Les marchants de malheur

En temps normal, nous sommes tous plus ou moins rationnels et restons aussi mentalement alertes que nous pouvons l’être. Mais en temps de panique ou de malheur, nous sommes portés à des comportements plus irrationnels, comme j’ai discuté dans mon dernier article sur l’aspect éthique de la chose. J’aimerais maintenant partager avec vous une vision plus générale de ce processus.

Le processus de panique

Les évènements du 11 septembre dernier, et ceux qui ont suivi, sont une belle illustration de la mentalité du “marchant de malheur”, ou “marchant de chaos”. Le “marchant de malheur” n’est pas nécessairement une personne ou un groupe (bien que certains groupes ont une motivation à le devenir de par leur rôle sociétal). Je parle plutôt d’une attitude traître dans lequel nous tombons souvent, ou tendons à suivre. C’est l’attitude de profiter de la panique ou du malheur des autres pour nos propres fins malhonnêtes.

Quelles sont les méthodes de ces marchants, et que vendent-ils ? Dépendant de leur domaine, ils faussent des données ou études, ils invoquent la panique ou des risques disproportionnés, ils jouent sur nos émotions. En ce faisant, il créent le malheur et s’en nourissent. Leur produit est un confort facile, une mobilisation qui paraît désirable et simple, un ordre établi qui devrait prendre la place du chaos. Mais ces choses n’ont généralement aucune relation avec la réalité.

Prenez l’exemple d’un recruteur travaillant pour un culte. Son action consiste à trouver des gens en difficulté ou émotionnellement secoués, pour leur livrer un message d’espoir, une foi réconfortante, une façon d’utiliser ses énergies pour une “bonne” cause, un ordre divin imposé sur l’univers. Le recruteur se nourrit du malheur des autres : il est d’ailleurs assez bien démontré que plus une société en général est éprouvée, plus la religion est forte.

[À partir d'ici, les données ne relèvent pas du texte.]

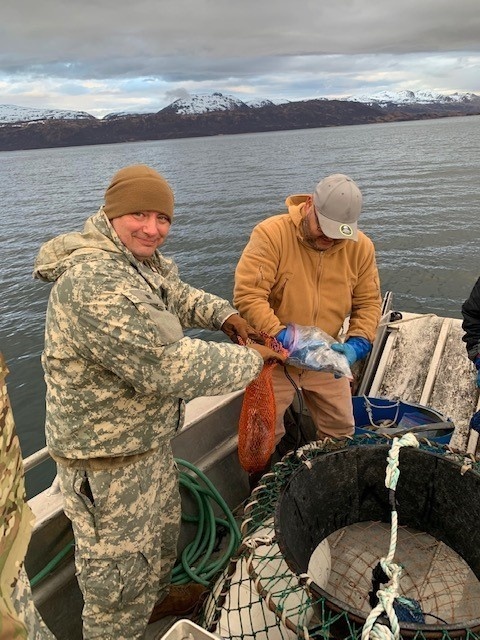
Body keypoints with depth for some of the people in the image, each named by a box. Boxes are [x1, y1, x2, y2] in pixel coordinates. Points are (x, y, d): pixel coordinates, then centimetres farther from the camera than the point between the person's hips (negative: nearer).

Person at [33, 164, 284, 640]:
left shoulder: (140, 260, 3)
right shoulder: (94, 282, -31)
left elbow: (177, 296, 20)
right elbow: (169, 365, -35)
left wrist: (222, 314, 0)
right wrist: (251, 359, -22)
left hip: (149, 436, 11)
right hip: (108, 456, -11)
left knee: (161, 526, 31)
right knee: (120, 565, 11)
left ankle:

Le but ultime de ces marchants est de soutenir leur propre existence, rôle et niveau de vie. Pour continuer notre exemple, le cultiste qui recrute une personne malheureuse le fait pour justifier sa valence de cultiste (bien qu’il ne l’exprime pas de cette façon), et il en est motivé par un guru qui, lui, incite ces actions pour hausser son niveau de vie. Il n’y a généralement rien de mal à rechercher notre propre intérêt : en fait, c’est très désirable. Les motivations dont je discute, cependant, sont problématiques parce qu’elles sont malhonnêtes. La personne prudente doit donc rester alerte pour les détecter.

L’exploitation du terrorisme

Même des corporations ou organisations fabriquent quelquefois des paniques pour nuire à un compétiteur. Le récent activisme contre Coca-Cola par les compagnies de lait et groupes activistes sur des bases d’études trompeuses en est le plus récent exemple. Il suffit de prétendre d’avoir des bases scientifiques, tout en les représentant de façon trompeuse, et les fausses croyances sur le sujet seront vite répandues, créant ainsi une panique artificielle.

Certaines fausses représentations peuvent être plus subtiles, comme par exemple les mesures de la pauvreté basées sur des standards relatifs au lieu de standards absolus, créant l’impression que plus de gens sont pauvres qu’il n’y en a vraiment, ou l’idée que l’homme affecte l’environnement de différentes façons, sans mentionner l’étendue relative ou les conséquences de ces effets, pour propager des peurs environmentales.

Malheureusement, les politiciens sont de grands marchants de malheur. En fait, la vaste proportion de leur rôle est basé sur cette pratique. Comme le dit la maxime, “la guerre est la santé de l’état”, et ceci est vrai en général de toute situation négative. Toute crise est, d’un point de vue d’intérêt politique, une occasion de prendre plus de pouvoir. Le produit proposé est une “solution” simpliste au problème – au lieu de comprendre ce qui se passe, il suffit de jeter de l’argent, des lois ou des soldats au problème et il disparaîtra comme par magie.

Le support massif du public aux lois contre la vie privée suivant les évènements du 11 septembre n’en est qu’un autre exemple. Ayant fabriqué une panique, les politiciens s’unissent maintenant pour étendre leur pouvoir contre le citoyen moyen en proposant des solutions faciles. Mais comme l’a dit Benjamin Franklin, “celui qui sacrifie sa liberté pour de la sécurité n’obtiendra généralement ni l’un ni l’autre”.

Comment contrer cette attitude ? Il n’y a pas d’autre solution miracle que de rester alerte, un conseil qui est d’ailleurs applicable dans tous les domaines. Étudier les faits avec attention quand cela est possible, et donner moins de poids aux marchants de malheur qu’aux personnes que l’on juge objectives. Comparativement aux solutions toutes faites, la vérité est généralement beaucoup plus difficile à acquérir, mais l’esprit travaillant et informé peut y arriver éventuellement.